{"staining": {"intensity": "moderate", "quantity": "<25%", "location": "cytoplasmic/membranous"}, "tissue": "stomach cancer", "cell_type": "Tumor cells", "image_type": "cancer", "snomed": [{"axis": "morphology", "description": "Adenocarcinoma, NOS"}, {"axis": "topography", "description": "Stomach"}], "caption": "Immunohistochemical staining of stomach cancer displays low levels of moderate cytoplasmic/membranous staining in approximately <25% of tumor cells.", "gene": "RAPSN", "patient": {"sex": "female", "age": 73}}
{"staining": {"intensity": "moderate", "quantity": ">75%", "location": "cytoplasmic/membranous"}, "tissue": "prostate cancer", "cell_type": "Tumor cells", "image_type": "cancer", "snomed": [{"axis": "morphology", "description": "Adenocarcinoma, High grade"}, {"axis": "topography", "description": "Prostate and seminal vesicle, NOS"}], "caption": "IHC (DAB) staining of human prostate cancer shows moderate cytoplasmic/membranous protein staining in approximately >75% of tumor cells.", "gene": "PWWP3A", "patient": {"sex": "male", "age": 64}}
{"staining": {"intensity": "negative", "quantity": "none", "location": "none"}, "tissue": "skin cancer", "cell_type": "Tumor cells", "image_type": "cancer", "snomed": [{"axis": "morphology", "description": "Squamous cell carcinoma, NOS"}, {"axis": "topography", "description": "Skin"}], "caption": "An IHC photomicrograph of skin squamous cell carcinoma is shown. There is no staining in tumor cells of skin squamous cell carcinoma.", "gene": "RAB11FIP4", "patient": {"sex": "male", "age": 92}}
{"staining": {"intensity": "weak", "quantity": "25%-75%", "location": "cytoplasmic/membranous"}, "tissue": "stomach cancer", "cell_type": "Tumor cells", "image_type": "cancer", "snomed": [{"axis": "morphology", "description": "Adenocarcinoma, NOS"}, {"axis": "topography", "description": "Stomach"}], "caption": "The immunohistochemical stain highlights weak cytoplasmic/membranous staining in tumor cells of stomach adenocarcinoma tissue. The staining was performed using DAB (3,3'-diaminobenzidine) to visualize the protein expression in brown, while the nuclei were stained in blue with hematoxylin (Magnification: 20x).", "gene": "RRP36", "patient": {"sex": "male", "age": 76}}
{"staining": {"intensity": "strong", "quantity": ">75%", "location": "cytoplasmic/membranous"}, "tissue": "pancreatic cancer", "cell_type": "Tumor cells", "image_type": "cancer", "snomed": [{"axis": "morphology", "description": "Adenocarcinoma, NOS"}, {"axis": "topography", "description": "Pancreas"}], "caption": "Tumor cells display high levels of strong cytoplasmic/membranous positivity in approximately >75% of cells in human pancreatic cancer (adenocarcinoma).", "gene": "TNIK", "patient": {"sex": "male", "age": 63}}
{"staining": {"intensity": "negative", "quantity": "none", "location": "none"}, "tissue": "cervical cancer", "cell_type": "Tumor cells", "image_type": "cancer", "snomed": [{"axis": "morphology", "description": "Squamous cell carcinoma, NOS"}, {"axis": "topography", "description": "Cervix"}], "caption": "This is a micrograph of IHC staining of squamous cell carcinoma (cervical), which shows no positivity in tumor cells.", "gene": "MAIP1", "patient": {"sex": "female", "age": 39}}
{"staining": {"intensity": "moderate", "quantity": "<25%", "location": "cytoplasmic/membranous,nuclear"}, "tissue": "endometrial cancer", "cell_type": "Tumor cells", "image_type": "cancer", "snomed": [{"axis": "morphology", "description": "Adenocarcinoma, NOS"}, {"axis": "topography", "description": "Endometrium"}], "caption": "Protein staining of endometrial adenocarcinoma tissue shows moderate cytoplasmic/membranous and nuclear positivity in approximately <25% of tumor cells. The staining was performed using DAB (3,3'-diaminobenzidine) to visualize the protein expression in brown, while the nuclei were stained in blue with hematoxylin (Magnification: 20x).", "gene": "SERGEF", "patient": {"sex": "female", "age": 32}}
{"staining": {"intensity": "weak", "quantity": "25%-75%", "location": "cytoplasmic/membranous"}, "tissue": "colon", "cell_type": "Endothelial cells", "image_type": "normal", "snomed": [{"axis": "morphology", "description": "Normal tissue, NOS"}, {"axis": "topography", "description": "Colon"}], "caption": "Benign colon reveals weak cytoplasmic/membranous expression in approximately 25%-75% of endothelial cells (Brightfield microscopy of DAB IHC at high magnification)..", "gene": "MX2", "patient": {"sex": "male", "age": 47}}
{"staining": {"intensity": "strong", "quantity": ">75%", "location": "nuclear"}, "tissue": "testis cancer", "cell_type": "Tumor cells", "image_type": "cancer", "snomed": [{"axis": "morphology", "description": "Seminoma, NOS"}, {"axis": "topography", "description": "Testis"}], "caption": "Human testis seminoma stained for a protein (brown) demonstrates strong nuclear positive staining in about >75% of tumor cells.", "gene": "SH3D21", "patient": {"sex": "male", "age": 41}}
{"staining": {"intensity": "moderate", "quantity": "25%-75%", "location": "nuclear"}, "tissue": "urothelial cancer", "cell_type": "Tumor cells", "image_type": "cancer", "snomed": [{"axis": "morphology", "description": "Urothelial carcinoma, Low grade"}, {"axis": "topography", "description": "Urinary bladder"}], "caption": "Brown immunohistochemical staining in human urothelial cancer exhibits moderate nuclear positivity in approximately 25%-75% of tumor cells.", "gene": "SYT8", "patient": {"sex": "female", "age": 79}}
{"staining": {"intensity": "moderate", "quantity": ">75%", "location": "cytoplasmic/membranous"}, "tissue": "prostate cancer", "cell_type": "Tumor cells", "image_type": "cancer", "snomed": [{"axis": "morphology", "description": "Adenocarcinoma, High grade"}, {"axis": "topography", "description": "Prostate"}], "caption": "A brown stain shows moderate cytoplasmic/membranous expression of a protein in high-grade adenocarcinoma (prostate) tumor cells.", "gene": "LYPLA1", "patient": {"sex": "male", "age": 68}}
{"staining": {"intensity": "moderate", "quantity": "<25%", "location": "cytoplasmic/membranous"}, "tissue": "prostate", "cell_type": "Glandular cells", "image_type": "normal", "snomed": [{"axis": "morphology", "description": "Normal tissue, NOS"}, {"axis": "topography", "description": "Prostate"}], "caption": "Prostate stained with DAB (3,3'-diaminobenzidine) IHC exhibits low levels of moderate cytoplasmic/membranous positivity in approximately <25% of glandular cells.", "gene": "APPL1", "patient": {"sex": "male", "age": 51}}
=====
_ACTIVITY_
Starting from the top of the records and ending at the line that contains "IHC photomicrograph of", repeat each line exactly and return only those lines.

_ANSWER SPACE_
{"staining": {"intensity": "moderate", "quantity": "<25%", "location": "cytoplasmic/membranous"}, "tissue": "stomach cancer", "cell_type": "Tumor cells", "image_type": "cancer", "snomed": [{"axis": "morphology", "description": "Adenocarcinoma, NOS"}, {"axis": "topography", "description": "Stomach"}], "caption": "Immunohistochemical staining of stomach cancer displays low levels of moderate cytoplasmic/membranous staining in approximately <25% of tumor cells.", "gene": "RAPSN", "patient": {"sex": "female", "age": 73}}
{"staining": {"intensity": "moderate", "quantity": ">75%", "location": "cytoplasmic/membranous"}, "tissue": "prostate cancer", "cell_type": "Tumor cells", "image_type": "cancer", "snomed": [{"axis": "morphology", "description": "Adenocarcinoma, High grade"}, {"axis": "topography", "description": "Prostate and seminal vesicle, NOS"}], "caption": "IHC (DAB) staining of human prostate cancer shows moderate cytoplasmic/membranous protein staining in approximately >75% of tumor cells.", "gene": "PWWP3A", "patient": {"sex": "male", "age": 64}}
{"staining": {"intensity": "negative", "quantity": "none", "location": "none"}, "tissue": "skin cancer", "cell_type": "Tumor cells", "image_type": "cancer", "snomed": [{"axis": "morphology", "description": "Squamous cell carcinoma, NOS"}, {"axis": "topography", "description": "Skin"}], "caption": "An IHC photomicrograph of skin squamous cell carcinoma is shown. There is no staining in tumor cells of skin squamous cell carcinoma.", "gene": "RAB11FIP4", "patient": {"sex": "male", "age": 92}}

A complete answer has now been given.